• WHAT IS NEEDED
Each line in the data must be reproduced as written, except for any picture.

LISTED ENTRIES: Begin

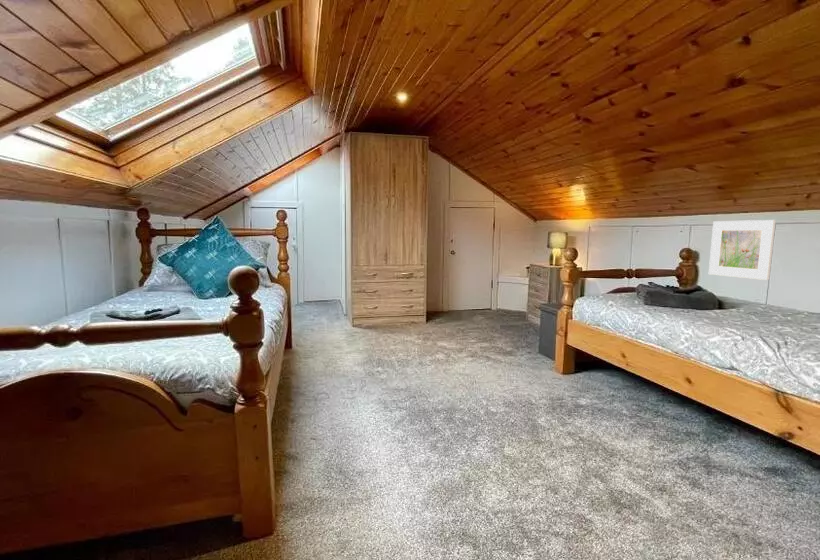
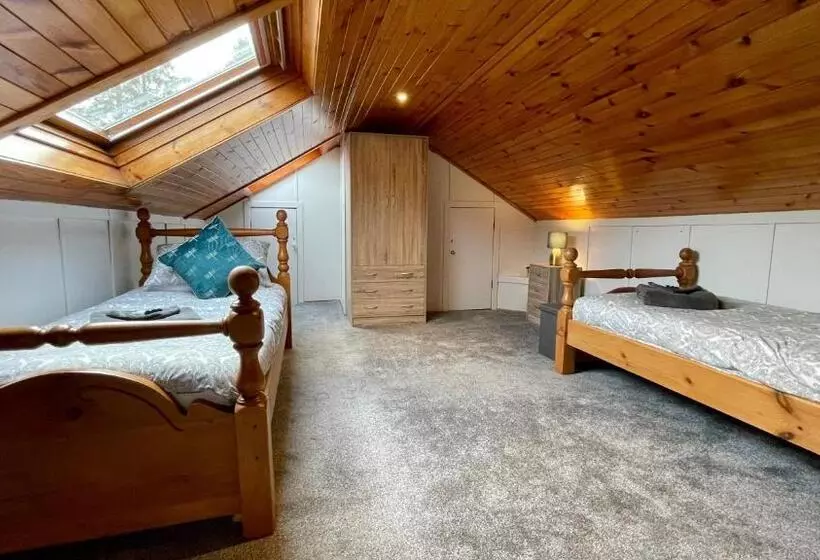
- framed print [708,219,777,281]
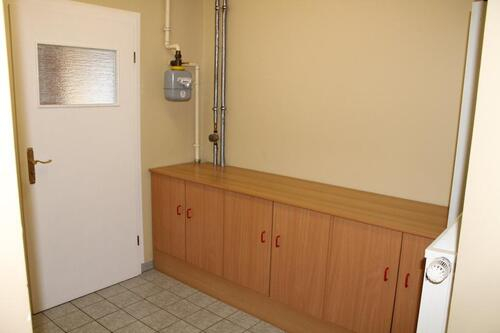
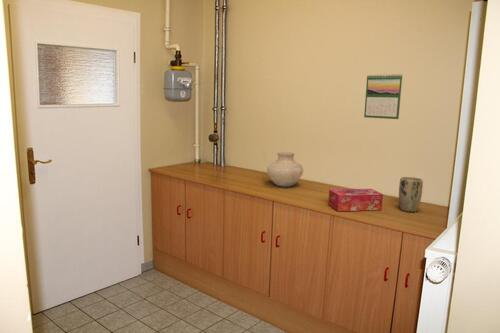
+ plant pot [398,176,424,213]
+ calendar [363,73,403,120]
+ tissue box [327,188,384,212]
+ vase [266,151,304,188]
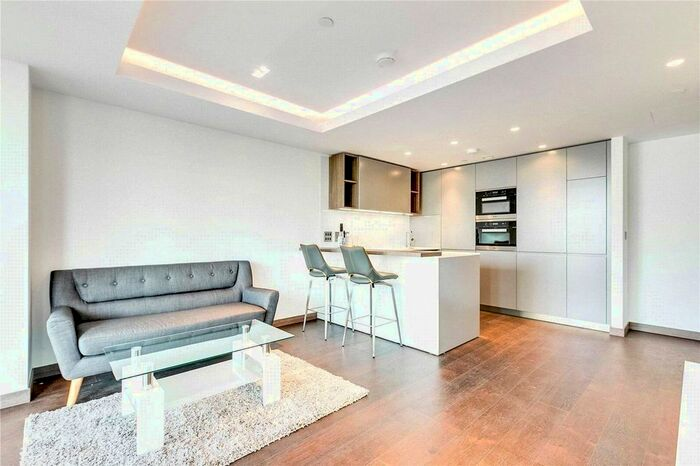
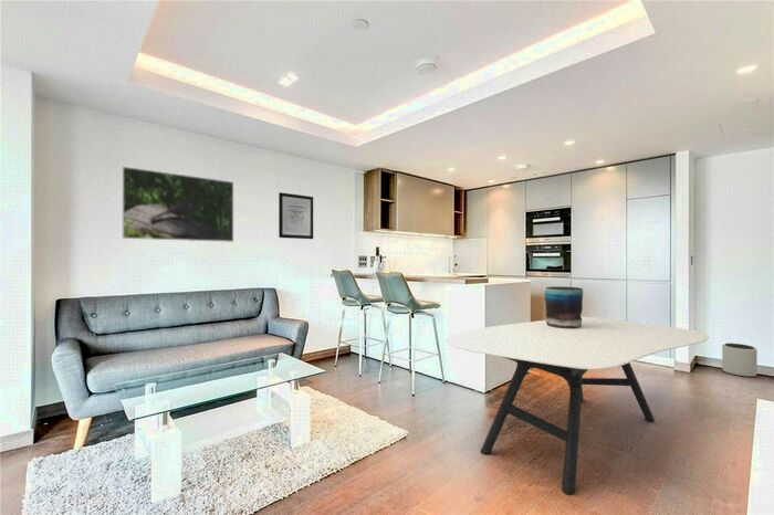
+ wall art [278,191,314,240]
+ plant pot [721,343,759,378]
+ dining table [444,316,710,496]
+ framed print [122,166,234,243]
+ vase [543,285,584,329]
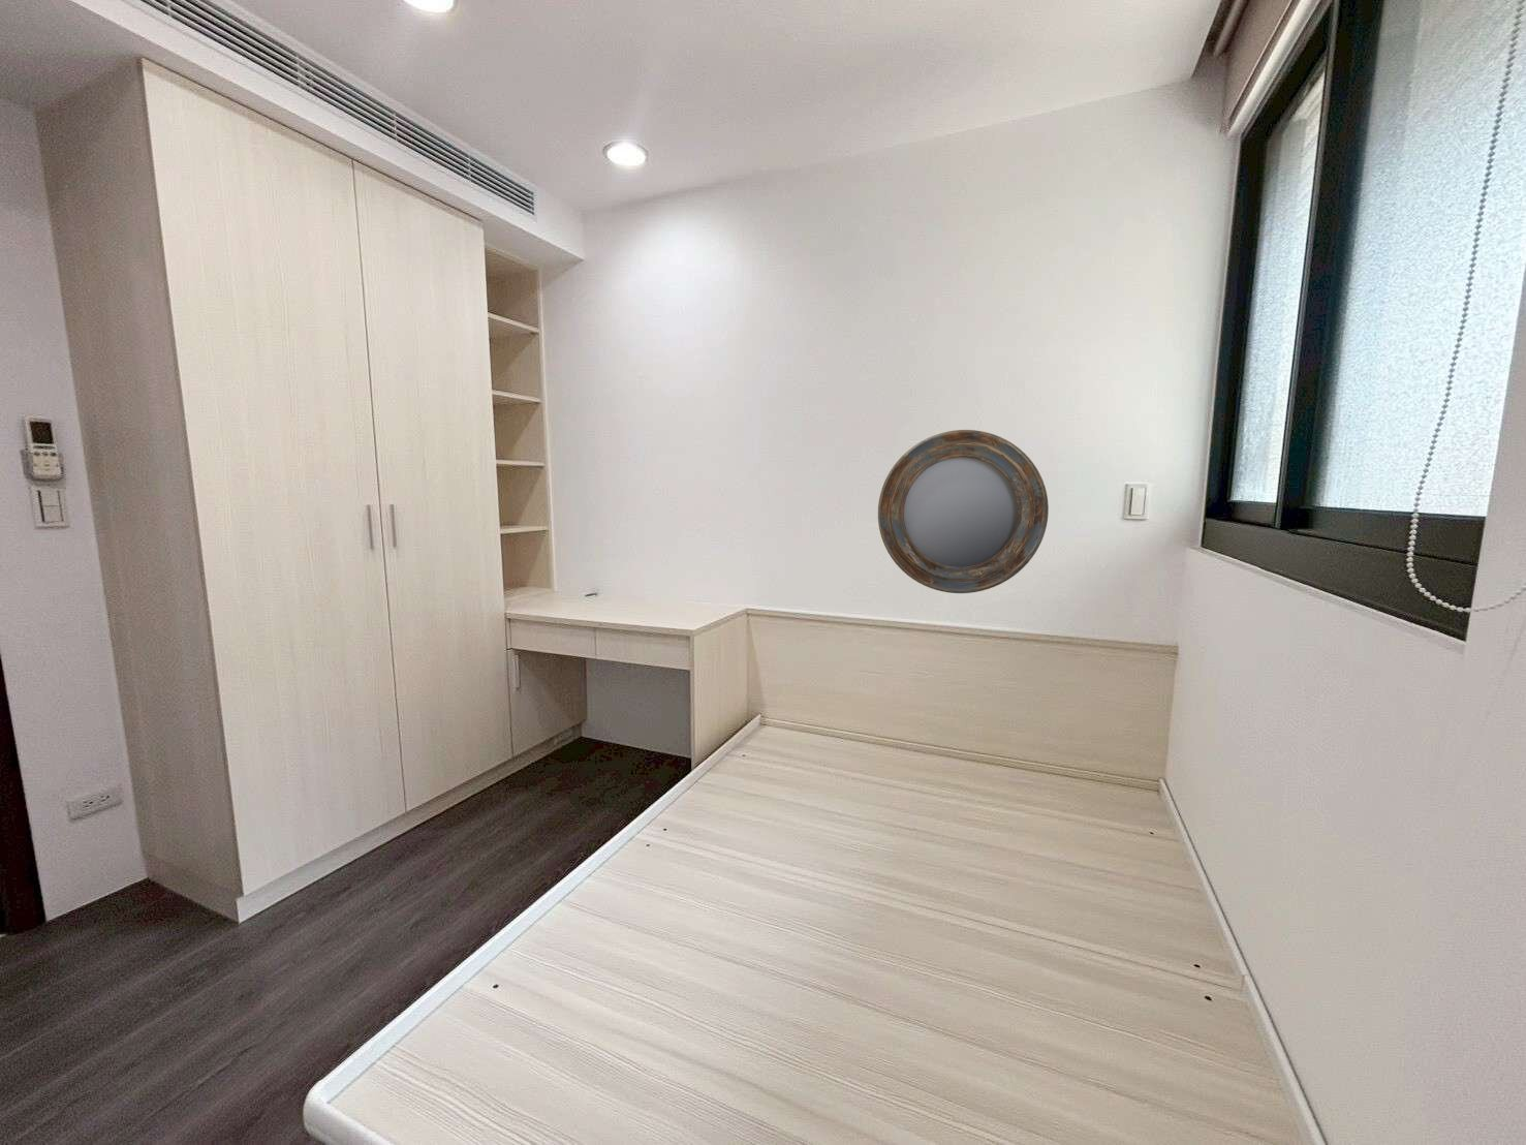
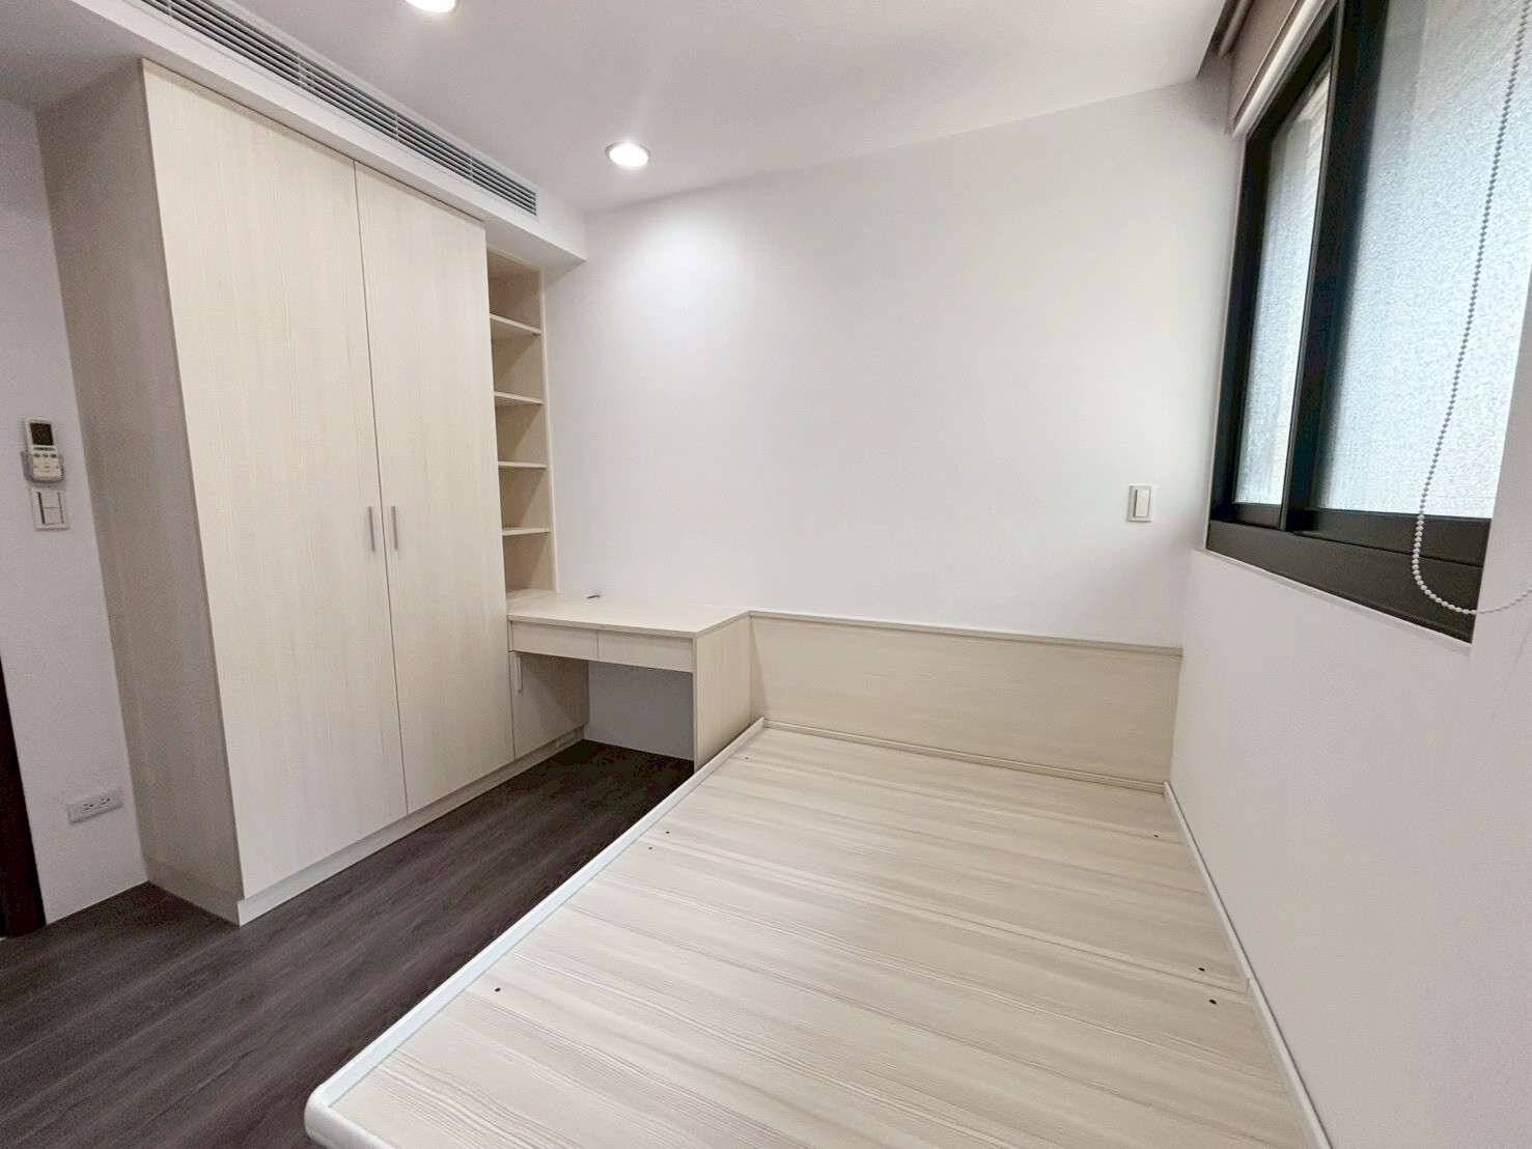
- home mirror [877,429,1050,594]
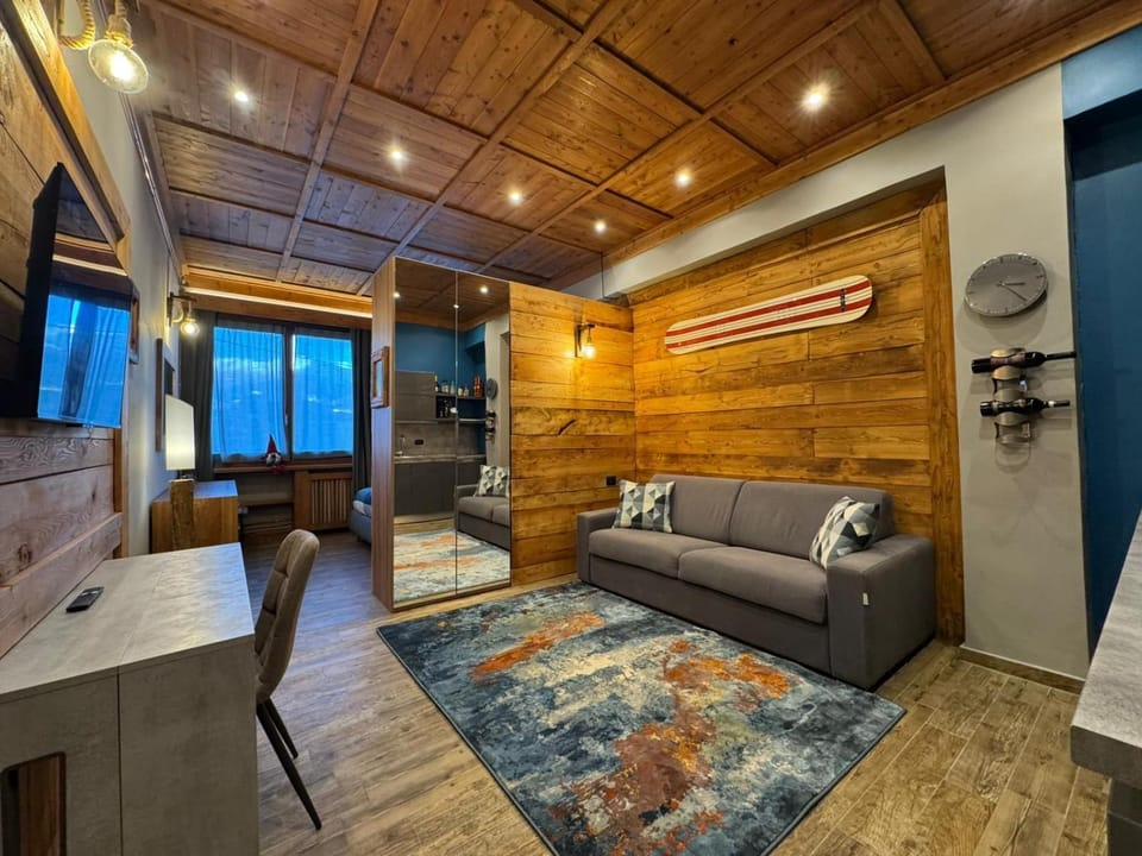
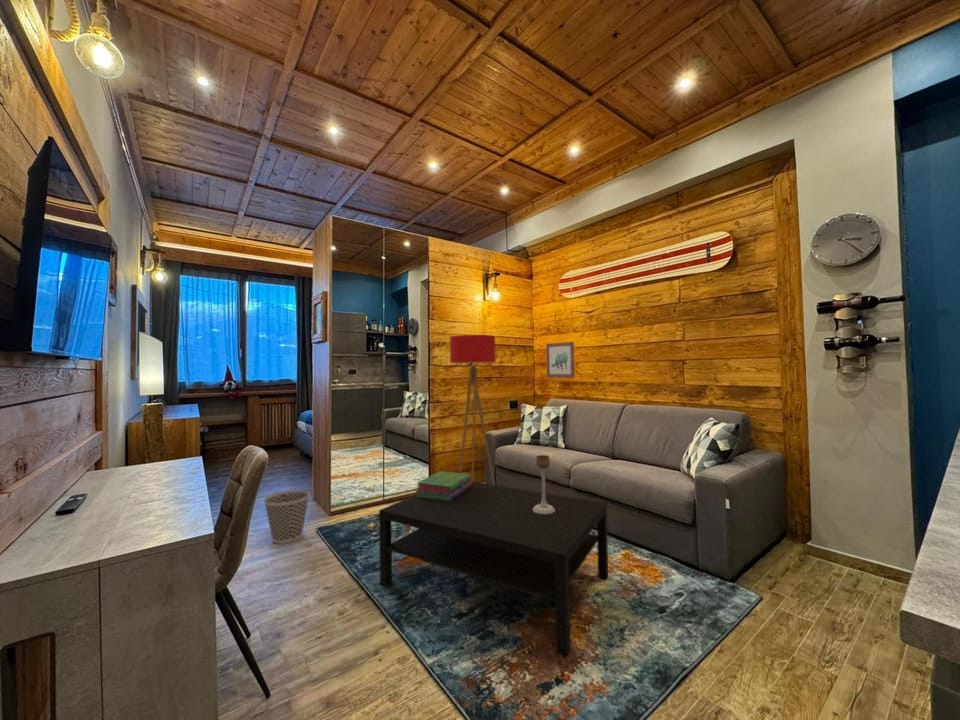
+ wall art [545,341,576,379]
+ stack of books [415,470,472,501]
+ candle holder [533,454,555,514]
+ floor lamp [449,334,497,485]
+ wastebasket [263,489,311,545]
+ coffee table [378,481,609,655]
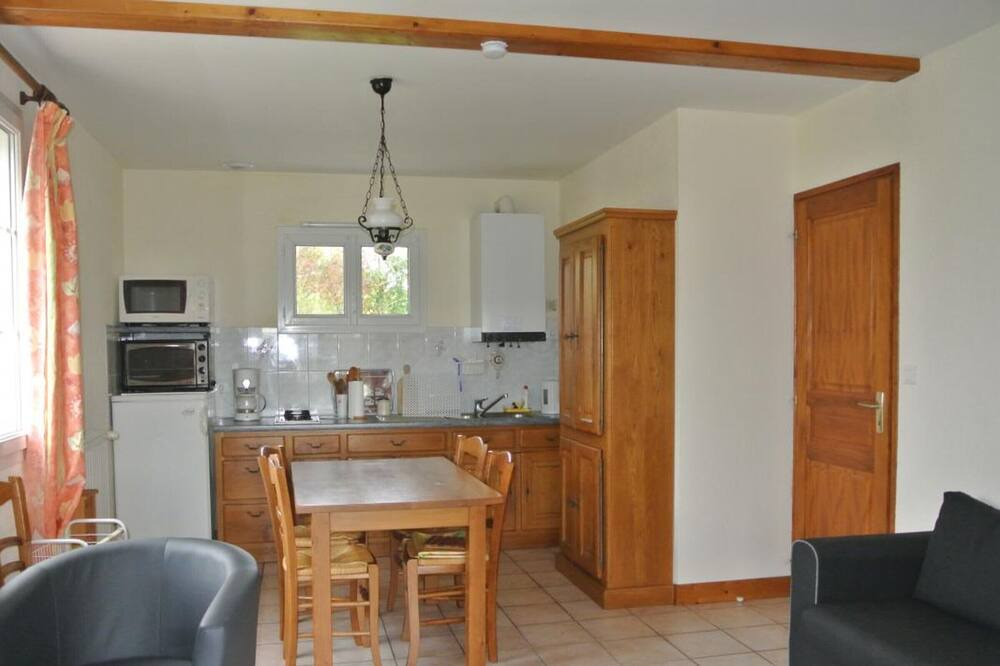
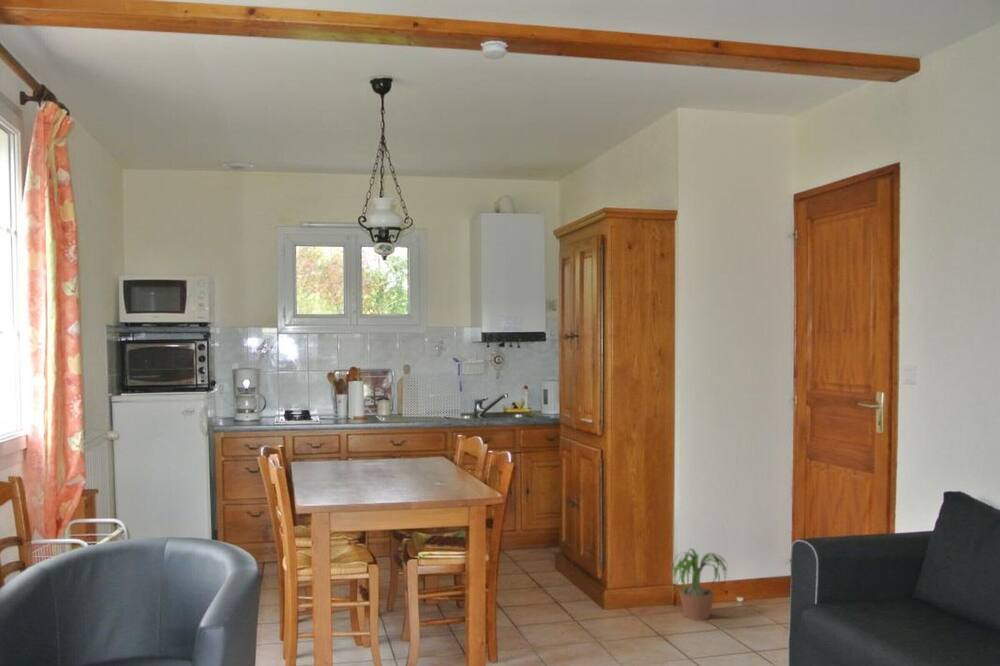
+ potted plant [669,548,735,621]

LISTED ENTRIES: End

• COMPLETED EXERCISE
- framed print [708,219,777,281]
+ plant pot [398,176,424,213]
+ calendar [363,73,403,120]
+ tissue box [327,188,384,212]
+ vase [266,151,304,188]
+ wall art [278,191,314,240]
+ plant pot [721,343,759,378]
+ dining table [444,316,710,496]
+ framed print [122,166,234,243]
+ vase [543,285,584,329]
- home mirror [877,429,1050,594]
+ wall art [545,341,576,379]
+ stack of books [415,470,472,501]
+ candle holder [533,454,555,514]
+ floor lamp [449,334,497,485]
+ wastebasket [263,489,311,545]
+ coffee table [378,481,609,655]
+ potted plant [669,548,735,621]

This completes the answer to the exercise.